[Stored data]
--

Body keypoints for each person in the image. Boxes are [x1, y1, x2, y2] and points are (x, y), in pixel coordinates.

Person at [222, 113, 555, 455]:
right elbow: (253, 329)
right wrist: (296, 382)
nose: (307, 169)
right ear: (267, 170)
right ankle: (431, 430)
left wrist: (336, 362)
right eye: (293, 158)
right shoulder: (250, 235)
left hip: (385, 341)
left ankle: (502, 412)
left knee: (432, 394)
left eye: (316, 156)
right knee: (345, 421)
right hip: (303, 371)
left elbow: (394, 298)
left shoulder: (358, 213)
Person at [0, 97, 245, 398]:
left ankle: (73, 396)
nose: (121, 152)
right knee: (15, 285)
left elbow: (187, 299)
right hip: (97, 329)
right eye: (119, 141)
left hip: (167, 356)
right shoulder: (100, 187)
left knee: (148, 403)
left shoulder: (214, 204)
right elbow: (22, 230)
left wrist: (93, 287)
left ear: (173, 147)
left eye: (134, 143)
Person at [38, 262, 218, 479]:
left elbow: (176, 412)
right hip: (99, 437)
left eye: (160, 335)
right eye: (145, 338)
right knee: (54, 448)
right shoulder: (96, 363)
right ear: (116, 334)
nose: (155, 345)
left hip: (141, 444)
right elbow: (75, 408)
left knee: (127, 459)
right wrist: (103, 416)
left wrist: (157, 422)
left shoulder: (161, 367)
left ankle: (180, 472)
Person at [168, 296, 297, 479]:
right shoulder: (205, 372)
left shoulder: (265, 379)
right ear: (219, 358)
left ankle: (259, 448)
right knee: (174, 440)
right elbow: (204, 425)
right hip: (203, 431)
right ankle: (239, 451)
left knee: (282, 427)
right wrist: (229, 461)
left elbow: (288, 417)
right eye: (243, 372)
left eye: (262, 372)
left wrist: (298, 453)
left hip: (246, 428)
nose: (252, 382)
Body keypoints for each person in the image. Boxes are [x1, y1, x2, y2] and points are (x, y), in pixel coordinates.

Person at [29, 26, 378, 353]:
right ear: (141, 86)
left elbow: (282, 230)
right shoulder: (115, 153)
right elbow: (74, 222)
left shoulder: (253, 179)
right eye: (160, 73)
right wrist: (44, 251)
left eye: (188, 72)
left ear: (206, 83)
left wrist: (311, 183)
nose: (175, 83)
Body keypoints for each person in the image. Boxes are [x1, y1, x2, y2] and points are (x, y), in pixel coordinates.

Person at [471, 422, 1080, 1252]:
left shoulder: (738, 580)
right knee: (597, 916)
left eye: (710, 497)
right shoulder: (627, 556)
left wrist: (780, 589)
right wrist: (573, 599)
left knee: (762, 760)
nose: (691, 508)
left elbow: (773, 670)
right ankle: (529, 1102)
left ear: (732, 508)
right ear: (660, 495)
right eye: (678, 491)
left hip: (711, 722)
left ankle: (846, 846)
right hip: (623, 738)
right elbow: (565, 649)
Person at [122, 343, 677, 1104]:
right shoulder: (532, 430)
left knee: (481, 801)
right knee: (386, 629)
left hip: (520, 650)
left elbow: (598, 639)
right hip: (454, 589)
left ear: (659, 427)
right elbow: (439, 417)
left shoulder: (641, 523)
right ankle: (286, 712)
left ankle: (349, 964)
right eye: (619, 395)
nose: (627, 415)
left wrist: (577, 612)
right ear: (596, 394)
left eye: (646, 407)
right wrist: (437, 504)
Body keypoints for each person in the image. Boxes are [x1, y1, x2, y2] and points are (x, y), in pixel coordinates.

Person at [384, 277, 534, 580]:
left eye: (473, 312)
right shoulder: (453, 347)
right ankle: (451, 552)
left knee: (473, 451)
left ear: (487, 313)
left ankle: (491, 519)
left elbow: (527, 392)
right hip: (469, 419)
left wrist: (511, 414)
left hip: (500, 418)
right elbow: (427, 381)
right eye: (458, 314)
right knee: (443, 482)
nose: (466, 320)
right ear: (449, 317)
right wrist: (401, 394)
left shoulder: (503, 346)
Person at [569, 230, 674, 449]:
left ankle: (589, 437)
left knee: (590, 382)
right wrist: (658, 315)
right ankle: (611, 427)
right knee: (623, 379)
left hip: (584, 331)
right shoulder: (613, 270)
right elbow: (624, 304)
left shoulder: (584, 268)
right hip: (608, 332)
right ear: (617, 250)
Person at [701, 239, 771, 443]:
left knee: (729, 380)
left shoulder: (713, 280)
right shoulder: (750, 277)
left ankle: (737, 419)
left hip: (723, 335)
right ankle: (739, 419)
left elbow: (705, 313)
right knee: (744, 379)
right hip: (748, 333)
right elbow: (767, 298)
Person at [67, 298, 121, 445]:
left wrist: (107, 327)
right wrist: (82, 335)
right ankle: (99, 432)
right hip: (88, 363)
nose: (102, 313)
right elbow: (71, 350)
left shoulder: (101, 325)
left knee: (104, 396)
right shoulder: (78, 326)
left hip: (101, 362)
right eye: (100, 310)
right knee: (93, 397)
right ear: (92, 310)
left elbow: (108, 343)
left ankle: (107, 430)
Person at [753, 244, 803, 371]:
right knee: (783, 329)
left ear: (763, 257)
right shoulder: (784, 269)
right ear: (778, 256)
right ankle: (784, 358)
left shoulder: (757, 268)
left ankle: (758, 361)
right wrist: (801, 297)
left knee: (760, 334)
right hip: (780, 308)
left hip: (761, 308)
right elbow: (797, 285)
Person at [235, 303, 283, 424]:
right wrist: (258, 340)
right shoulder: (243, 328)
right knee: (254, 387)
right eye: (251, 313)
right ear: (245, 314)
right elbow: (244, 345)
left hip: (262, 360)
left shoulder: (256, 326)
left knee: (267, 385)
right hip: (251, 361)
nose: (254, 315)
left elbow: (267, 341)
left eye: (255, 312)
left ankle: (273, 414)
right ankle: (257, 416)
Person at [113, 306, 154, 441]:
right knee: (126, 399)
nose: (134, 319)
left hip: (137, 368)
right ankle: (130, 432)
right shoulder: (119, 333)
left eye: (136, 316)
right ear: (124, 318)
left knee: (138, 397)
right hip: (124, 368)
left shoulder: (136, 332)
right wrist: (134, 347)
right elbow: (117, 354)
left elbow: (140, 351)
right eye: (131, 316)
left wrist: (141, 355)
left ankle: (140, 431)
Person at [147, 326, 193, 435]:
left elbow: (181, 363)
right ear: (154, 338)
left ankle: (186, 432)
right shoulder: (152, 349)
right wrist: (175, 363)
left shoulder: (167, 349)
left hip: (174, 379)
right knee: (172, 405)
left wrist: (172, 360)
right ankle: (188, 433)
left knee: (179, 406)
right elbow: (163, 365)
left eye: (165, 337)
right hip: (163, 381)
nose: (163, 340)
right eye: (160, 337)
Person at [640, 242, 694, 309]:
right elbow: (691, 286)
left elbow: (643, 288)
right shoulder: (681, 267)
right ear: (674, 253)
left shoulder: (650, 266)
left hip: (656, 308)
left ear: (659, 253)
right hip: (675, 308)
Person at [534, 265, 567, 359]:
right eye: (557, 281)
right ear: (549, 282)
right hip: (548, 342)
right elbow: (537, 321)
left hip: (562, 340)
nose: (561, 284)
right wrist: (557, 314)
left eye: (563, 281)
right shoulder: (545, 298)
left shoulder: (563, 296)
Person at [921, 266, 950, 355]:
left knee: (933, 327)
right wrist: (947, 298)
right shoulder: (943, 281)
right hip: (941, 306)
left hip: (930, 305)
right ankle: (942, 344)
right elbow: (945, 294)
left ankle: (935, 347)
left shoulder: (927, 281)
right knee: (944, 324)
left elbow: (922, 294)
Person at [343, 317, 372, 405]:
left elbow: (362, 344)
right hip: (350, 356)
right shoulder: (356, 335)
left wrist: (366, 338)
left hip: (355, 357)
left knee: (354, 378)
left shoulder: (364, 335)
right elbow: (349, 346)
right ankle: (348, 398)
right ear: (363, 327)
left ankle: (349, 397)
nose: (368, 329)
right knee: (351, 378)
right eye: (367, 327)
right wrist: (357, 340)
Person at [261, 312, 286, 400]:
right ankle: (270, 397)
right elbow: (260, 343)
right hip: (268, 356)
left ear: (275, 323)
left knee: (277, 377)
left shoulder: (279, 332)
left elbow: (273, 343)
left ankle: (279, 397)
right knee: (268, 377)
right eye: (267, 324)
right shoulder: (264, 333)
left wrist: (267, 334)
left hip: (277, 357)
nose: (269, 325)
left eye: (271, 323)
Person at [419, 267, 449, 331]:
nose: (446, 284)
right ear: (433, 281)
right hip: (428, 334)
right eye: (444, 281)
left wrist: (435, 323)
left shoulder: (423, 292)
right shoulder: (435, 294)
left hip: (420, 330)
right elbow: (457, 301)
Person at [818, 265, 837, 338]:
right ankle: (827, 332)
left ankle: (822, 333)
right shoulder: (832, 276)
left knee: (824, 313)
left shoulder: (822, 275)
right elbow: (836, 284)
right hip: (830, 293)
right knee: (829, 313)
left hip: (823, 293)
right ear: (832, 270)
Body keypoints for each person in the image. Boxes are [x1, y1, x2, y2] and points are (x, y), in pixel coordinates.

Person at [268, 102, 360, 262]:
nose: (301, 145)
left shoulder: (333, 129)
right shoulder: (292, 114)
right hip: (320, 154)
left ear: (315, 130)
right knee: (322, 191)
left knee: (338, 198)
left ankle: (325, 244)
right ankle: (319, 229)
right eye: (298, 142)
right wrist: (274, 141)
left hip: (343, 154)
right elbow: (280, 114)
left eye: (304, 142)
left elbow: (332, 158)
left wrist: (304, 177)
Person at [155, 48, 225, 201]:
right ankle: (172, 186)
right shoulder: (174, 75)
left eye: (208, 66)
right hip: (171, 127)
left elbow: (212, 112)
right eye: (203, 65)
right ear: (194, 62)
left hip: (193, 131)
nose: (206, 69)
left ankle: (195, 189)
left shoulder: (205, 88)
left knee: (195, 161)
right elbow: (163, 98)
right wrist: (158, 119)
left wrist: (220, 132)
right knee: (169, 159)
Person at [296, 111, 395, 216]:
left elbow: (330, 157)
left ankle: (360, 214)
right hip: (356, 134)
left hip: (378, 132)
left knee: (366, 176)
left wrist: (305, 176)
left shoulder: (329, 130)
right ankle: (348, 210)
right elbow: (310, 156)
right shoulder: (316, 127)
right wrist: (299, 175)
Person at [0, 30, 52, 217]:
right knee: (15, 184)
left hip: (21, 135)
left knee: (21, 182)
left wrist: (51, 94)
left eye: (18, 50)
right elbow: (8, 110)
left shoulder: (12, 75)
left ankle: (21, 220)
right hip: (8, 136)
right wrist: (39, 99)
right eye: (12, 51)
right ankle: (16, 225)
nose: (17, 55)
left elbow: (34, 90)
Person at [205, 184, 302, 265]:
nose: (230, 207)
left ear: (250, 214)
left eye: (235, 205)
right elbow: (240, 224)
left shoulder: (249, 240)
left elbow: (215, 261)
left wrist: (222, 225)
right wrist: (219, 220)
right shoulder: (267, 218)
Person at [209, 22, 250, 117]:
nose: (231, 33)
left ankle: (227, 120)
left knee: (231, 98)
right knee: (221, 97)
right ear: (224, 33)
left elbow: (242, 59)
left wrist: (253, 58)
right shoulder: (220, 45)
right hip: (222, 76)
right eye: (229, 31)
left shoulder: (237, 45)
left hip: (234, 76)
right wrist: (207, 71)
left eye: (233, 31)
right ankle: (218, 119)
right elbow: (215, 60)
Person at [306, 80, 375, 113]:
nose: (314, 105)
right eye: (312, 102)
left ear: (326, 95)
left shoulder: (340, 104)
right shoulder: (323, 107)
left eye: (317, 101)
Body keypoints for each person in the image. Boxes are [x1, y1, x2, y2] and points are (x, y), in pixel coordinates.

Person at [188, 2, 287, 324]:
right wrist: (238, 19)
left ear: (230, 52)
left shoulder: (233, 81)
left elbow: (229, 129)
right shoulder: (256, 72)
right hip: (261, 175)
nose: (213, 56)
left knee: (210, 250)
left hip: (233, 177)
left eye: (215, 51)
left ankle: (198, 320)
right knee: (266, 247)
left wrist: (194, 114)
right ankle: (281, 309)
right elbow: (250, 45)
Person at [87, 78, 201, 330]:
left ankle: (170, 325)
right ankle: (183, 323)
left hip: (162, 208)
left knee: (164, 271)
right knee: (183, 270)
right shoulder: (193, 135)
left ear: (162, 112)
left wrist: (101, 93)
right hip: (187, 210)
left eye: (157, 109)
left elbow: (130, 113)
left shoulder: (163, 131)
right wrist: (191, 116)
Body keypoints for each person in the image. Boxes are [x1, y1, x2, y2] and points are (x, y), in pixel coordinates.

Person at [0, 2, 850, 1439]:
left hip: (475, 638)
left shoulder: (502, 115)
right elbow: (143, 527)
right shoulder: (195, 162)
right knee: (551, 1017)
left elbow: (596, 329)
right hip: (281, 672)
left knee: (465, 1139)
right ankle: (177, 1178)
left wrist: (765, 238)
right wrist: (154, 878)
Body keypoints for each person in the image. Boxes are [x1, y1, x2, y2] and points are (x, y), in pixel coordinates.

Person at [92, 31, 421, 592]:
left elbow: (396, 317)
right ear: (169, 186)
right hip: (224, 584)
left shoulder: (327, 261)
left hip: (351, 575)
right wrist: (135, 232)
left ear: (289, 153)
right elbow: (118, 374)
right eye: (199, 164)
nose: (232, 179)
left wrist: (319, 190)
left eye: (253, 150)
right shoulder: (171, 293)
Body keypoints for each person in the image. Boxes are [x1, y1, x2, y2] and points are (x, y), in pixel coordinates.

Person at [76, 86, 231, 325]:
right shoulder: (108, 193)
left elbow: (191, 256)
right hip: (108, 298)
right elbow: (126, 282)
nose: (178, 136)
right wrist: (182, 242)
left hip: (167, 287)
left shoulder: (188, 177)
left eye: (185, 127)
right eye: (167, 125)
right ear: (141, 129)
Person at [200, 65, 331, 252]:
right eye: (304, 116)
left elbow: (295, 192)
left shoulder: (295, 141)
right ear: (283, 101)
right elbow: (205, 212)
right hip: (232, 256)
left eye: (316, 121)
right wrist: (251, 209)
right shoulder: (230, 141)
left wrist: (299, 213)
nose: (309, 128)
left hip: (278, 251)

--

WHAT THE EXERCISE ASKS: Stopping at the line containing "left shoulder: (214, 204)", please repeat exactly every line from the very start of the entries, that line included, and nothing more.

RESPONSE:
Body keypoints for each person in the image. Boxes are [x1, y1, x2, y2] and points are (x, y), in pixel coordinates.

Person at [222, 113, 555, 455]:
right elbow: (253, 329)
right wrist: (296, 382)
nose: (307, 169)
right ear: (267, 170)
right ankle: (431, 430)
left wrist: (336, 362)
right eye: (293, 158)
right shoulder: (250, 235)
left hip: (385, 341)
left ankle: (502, 412)
left knee: (432, 394)
left eye: (316, 156)
right knee: (345, 421)
right hip: (303, 371)
left elbow: (394, 298)
left shoulder: (358, 213)
Person at [0, 97, 245, 398]:
left ankle: (73, 396)
nose: (121, 152)
right knee: (15, 285)
left elbow: (187, 299)
right hip: (97, 329)
right eye: (119, 141)
left hip: (167, 356)
right shoulder: (100, 187)
left knee: (148, 403)
left shoulder: (214, 204)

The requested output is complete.